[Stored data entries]
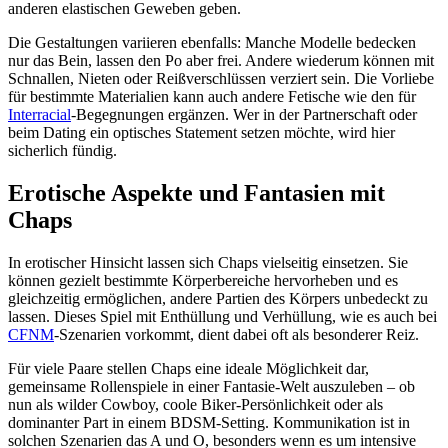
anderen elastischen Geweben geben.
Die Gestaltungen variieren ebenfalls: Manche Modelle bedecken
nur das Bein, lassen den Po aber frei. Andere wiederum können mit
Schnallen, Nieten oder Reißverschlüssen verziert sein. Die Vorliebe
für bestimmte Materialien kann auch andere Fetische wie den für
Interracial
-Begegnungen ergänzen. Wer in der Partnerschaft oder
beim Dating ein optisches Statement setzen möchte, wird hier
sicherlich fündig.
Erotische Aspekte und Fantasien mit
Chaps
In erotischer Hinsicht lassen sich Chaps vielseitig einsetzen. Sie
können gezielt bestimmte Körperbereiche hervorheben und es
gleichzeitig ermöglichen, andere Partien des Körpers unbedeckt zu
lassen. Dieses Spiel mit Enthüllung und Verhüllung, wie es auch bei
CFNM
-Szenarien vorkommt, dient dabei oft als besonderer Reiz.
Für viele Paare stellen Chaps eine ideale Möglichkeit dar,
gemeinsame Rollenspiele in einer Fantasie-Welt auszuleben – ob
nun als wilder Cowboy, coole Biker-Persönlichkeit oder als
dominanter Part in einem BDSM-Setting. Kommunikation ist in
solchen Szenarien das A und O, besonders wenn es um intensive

---

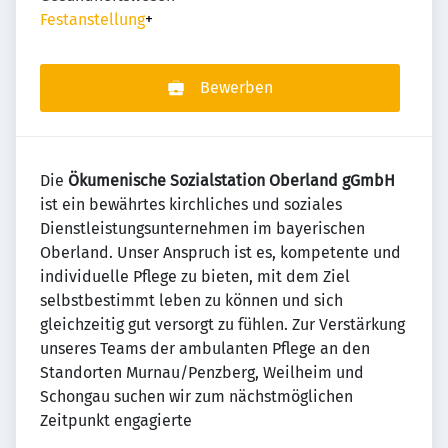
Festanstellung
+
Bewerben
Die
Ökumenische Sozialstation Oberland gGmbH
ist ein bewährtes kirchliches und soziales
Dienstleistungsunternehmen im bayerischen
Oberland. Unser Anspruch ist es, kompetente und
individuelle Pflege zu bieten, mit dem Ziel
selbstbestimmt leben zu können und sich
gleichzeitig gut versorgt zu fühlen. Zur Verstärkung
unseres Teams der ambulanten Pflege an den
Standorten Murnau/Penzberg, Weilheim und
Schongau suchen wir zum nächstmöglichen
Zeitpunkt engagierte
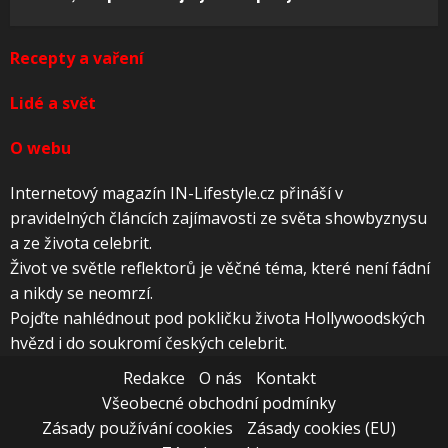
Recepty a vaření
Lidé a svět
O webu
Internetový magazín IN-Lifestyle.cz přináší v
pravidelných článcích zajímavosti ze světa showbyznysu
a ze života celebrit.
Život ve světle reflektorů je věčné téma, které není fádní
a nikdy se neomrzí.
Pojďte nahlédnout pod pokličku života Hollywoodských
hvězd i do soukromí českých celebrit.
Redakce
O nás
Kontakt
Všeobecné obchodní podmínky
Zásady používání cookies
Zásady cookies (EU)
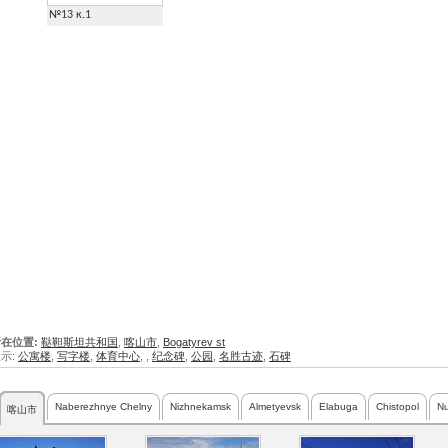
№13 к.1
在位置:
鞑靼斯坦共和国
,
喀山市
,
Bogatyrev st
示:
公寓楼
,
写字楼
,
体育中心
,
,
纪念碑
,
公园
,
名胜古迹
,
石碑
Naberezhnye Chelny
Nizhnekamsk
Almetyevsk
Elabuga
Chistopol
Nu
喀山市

==

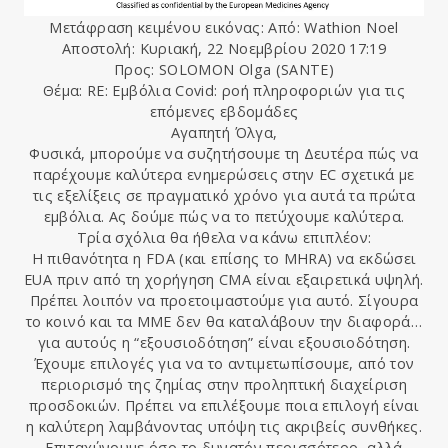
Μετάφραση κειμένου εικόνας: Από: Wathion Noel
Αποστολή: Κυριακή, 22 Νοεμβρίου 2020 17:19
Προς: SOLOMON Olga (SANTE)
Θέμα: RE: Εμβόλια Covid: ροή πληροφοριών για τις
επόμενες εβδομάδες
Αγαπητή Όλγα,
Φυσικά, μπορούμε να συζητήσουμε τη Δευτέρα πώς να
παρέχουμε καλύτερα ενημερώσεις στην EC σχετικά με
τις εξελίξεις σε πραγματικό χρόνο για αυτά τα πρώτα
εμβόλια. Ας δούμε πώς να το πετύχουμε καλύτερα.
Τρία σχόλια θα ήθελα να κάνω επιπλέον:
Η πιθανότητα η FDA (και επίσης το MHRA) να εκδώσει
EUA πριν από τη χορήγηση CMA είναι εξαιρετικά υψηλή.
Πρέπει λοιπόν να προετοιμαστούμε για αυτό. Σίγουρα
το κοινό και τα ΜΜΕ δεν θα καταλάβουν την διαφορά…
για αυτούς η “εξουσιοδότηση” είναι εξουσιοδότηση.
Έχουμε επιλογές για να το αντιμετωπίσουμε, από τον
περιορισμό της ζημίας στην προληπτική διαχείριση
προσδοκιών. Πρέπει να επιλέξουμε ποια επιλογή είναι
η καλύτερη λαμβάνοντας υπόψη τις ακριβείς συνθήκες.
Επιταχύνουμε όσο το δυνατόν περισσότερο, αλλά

Instruction:
How many lines in the entries above hold the string "bestimmte"? Answer with the number and nothing more.

Answer below:
2